То ли стрептоцид помогал, то ли сила воли и житейская непритязательность, но горлу её ни мороз, ни ветер оказались нипочём.
Когда у человека закалён характер, голосовые связки выдерживают любые погодные условия.
Однажды ехали в повозке по полю. Пролетел самолёт. Возница проводил его настороженным взглядом и сказал:
— Финский.
А минуту спустя с неба посыпались разноцветные бумажки.
— Что это такое? — спросила Русланова.
— Листовки кидает. — И возница выругался. Потом перекинул вожжи, выскочил из пошевней и поймал одну из листовок. Подал Руслановой.

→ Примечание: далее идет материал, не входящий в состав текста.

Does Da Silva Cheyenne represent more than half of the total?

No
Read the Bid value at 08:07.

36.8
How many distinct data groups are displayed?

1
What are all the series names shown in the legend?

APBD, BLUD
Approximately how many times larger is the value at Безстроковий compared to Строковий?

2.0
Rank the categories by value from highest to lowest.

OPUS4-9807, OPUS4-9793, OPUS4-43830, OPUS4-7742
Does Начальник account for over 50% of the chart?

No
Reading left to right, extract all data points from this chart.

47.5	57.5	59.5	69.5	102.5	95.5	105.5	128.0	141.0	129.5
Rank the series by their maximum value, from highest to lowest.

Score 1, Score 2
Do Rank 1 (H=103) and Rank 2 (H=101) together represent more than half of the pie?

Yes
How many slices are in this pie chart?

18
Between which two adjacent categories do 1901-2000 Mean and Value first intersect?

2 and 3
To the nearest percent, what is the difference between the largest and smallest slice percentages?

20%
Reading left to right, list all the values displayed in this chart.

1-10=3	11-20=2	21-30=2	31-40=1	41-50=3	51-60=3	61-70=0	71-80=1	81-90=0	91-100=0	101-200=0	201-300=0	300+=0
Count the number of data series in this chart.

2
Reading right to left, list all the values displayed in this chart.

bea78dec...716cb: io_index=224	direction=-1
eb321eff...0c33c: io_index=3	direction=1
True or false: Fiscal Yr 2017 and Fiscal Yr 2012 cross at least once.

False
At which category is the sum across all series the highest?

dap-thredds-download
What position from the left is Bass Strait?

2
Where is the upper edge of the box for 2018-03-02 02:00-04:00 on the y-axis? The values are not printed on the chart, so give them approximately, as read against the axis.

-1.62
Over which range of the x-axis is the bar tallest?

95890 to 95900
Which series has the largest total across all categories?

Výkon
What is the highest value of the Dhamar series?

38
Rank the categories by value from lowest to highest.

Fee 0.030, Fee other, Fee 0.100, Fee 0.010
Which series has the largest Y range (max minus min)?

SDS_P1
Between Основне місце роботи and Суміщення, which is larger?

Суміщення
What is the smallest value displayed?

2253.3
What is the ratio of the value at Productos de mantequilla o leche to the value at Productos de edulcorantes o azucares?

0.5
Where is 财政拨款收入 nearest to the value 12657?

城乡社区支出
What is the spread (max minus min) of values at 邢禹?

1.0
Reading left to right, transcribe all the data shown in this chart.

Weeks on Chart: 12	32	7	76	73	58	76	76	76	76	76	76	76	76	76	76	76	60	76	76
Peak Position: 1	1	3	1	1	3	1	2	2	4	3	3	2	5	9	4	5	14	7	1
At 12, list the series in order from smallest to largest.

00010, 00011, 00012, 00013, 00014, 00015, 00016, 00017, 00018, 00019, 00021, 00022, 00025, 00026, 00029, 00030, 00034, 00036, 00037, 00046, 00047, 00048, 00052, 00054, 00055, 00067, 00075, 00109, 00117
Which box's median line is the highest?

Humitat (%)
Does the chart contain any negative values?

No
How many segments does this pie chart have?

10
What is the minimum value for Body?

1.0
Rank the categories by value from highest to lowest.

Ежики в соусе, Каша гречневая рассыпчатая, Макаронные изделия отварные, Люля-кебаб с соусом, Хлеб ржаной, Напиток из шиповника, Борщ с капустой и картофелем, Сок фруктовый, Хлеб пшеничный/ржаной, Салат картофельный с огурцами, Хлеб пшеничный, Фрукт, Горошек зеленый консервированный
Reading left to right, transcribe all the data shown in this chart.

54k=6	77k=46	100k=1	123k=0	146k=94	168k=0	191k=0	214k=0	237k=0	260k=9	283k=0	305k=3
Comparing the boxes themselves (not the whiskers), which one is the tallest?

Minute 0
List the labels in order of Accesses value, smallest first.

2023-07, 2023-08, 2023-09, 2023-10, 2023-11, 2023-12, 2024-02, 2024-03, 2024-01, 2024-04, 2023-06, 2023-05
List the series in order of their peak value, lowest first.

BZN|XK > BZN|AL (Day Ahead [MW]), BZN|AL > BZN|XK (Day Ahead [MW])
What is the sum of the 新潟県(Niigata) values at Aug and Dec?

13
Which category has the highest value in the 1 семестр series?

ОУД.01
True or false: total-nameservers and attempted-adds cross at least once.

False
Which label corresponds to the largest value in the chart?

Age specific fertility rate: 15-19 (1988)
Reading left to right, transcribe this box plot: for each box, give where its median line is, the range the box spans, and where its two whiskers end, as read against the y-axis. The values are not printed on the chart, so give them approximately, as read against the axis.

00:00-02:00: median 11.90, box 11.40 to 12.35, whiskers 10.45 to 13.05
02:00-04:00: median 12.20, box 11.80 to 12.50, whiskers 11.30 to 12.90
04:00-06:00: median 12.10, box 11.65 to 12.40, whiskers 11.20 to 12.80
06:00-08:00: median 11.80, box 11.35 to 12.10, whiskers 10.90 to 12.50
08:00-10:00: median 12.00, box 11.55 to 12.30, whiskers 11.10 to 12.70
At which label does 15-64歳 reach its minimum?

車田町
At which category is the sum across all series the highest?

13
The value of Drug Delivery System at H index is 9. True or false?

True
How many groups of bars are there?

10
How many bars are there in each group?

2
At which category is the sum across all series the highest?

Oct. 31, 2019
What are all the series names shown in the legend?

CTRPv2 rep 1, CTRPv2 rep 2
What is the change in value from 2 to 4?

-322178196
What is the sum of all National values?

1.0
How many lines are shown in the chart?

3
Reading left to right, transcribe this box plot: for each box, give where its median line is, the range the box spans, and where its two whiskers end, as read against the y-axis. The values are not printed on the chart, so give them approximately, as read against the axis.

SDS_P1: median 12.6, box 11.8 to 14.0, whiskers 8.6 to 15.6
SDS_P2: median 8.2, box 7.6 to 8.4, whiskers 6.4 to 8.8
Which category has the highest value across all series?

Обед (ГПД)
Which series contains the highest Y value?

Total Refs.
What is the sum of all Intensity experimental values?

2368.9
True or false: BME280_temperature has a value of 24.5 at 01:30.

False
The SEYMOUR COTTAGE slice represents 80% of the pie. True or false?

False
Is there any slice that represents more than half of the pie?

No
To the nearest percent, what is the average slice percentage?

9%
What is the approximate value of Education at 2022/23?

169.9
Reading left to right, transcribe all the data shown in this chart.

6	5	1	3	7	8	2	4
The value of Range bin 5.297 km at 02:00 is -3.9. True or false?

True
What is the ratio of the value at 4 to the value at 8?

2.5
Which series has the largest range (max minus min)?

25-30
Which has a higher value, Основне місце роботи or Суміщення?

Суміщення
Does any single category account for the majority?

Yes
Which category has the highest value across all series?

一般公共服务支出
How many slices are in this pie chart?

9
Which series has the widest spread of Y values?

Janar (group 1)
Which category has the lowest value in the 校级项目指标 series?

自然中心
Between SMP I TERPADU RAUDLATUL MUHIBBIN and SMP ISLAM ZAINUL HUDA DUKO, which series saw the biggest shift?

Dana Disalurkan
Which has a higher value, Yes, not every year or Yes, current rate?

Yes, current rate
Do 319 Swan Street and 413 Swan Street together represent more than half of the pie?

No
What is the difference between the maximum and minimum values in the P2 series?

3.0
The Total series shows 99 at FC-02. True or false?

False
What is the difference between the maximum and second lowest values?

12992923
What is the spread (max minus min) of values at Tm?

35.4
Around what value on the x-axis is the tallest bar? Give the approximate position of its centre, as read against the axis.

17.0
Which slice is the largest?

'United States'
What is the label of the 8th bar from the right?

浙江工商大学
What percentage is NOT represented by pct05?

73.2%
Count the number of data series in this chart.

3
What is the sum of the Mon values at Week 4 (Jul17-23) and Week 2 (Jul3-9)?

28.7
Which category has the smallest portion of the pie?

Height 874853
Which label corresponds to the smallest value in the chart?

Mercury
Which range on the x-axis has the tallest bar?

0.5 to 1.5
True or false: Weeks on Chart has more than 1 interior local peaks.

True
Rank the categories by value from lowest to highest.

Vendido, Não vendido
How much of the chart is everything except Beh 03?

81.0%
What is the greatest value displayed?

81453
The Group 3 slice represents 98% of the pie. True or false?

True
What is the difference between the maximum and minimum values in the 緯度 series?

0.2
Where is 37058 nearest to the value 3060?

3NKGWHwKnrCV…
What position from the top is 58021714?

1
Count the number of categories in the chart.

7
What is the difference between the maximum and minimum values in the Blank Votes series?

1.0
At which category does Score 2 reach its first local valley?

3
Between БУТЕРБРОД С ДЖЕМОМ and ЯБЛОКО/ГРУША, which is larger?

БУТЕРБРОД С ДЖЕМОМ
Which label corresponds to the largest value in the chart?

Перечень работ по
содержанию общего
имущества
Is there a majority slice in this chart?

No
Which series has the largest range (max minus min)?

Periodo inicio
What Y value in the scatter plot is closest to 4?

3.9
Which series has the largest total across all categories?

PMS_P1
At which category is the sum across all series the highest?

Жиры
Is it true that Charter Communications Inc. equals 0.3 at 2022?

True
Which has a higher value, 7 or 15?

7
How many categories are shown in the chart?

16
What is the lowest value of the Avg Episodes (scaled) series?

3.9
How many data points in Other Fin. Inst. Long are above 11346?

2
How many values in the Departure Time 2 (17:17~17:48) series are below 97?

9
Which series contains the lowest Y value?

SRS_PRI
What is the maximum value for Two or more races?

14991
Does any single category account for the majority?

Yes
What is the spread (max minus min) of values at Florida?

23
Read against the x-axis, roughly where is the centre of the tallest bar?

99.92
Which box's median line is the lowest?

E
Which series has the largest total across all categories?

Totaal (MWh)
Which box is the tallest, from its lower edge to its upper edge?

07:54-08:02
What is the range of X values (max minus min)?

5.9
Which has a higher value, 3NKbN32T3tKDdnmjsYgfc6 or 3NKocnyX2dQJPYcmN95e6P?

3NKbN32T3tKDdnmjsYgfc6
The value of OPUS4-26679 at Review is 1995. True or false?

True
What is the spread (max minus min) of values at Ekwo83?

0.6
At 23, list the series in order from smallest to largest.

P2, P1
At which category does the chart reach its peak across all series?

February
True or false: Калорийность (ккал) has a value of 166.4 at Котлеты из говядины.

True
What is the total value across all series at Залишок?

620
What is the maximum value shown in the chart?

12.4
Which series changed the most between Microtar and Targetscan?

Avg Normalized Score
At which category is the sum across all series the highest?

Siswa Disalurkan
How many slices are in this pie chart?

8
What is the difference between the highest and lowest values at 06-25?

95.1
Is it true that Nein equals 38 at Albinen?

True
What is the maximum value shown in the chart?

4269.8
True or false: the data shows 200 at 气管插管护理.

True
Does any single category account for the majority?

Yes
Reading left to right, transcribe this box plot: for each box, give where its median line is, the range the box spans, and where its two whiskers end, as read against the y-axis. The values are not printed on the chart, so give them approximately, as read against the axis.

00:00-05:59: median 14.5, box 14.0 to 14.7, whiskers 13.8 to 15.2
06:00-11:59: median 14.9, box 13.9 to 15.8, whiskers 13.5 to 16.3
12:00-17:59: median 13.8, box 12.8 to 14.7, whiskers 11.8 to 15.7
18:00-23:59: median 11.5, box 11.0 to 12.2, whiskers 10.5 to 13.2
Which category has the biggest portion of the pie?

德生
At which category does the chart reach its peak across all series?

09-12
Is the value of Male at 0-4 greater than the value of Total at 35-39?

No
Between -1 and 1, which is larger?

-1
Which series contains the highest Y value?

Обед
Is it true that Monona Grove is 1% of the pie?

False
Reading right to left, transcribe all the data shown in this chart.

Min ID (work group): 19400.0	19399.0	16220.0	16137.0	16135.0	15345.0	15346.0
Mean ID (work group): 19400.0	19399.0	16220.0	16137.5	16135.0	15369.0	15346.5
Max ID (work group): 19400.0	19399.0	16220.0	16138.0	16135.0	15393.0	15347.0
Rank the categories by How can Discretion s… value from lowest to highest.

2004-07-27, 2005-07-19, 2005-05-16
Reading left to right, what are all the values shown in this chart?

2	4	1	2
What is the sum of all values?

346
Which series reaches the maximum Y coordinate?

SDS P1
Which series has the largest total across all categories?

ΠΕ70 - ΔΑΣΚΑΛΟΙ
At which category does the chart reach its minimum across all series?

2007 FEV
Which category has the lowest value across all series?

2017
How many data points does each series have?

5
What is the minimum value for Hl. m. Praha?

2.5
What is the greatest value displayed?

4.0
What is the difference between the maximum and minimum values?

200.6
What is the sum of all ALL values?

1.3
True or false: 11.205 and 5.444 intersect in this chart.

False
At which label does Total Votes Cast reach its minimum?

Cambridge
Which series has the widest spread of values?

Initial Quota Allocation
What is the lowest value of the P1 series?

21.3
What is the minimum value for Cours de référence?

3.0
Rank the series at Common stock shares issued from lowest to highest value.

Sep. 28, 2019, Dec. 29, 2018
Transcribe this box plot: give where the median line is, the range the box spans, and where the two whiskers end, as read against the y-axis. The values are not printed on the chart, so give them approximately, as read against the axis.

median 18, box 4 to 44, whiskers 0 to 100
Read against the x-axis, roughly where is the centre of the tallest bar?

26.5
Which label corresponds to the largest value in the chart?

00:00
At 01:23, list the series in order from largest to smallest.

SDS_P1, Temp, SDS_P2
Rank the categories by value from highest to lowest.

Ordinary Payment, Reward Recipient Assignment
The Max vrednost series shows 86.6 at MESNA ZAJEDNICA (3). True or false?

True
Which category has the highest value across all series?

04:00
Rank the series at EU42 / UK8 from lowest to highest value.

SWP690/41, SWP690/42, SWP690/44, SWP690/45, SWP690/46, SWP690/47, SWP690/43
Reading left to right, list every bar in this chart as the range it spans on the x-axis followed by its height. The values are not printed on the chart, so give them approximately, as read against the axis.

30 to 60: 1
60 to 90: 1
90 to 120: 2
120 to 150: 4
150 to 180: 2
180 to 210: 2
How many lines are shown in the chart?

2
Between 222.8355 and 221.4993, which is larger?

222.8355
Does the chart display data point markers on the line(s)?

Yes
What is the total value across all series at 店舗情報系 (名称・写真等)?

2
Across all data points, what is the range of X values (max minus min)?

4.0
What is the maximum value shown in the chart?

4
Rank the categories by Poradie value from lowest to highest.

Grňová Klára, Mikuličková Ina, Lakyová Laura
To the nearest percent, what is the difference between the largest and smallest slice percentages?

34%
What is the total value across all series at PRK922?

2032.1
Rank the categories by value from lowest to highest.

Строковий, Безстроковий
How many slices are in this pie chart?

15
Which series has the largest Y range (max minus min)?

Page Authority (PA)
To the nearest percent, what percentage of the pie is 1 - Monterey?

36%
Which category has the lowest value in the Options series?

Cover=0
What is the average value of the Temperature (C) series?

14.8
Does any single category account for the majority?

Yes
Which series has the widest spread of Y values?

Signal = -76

На четвертушке листа был изображён комиссар в чёрной шинели, стреляющий в спину солдата в серой шинели. И подпись: «Политрук хуже врага. Он стреляет в спину». Она прочитала листовку и бросила в снег.
— Каждый день бросают. А мы их на раскур пускаем, — усмехнулся возница.
Пришло время принимать очередную таблетку стрептоцида. Через несколько минут — концерт. Она будет песней поднимать дух бойцов. Чтобы не верили родные солдатики финским листовкам.
Глава девятая
РУСЛАНОВА И СТАЛИН
«Я-то сыта. А вот моих земляков в Поволжье накормите. Голодают!..»
История взаимоотношений этих двух личностей, имевших в те годы столь огромное влияние на миллионы людей, настолько непродолжительна, что эта глава в биографии нашей героини станет, должно быть, самой короткой.
На ночные посиделки, которые Сталин какое-то время любил устраивать в Кремле, приглашая туда знаменитых писателей, артистов, людей искусства, Русланова попала всего один раз. Кто-то из её биографов написал: мол, не любила она этих вечеров…
Там любви и не требовалось. Если приглашали, то ослушаться никто не смел.
И вот пригласили её.
Как известно, Сталин был человеком просвещённым. В юности писал стихи. Позже написал работу по языкознанию. Любил читать. Читал много. Русланова знала, что книги всех кандидатов на Сталинскую премию по литературе Хозяин прочитывал сам. Любил театр, часто бывал на спектаклях.
Театр не просто любил, а всячески его опекал. Особенно Большой. Ничего для него не жалел, никаких миллионов. Зарплаты, премии, звания, награды, всяческие привилегии и бытовые блага в виде квартир в центре Москвы, дач в живописных районах Подмосковья, путёвок в дома отдыха и санатории.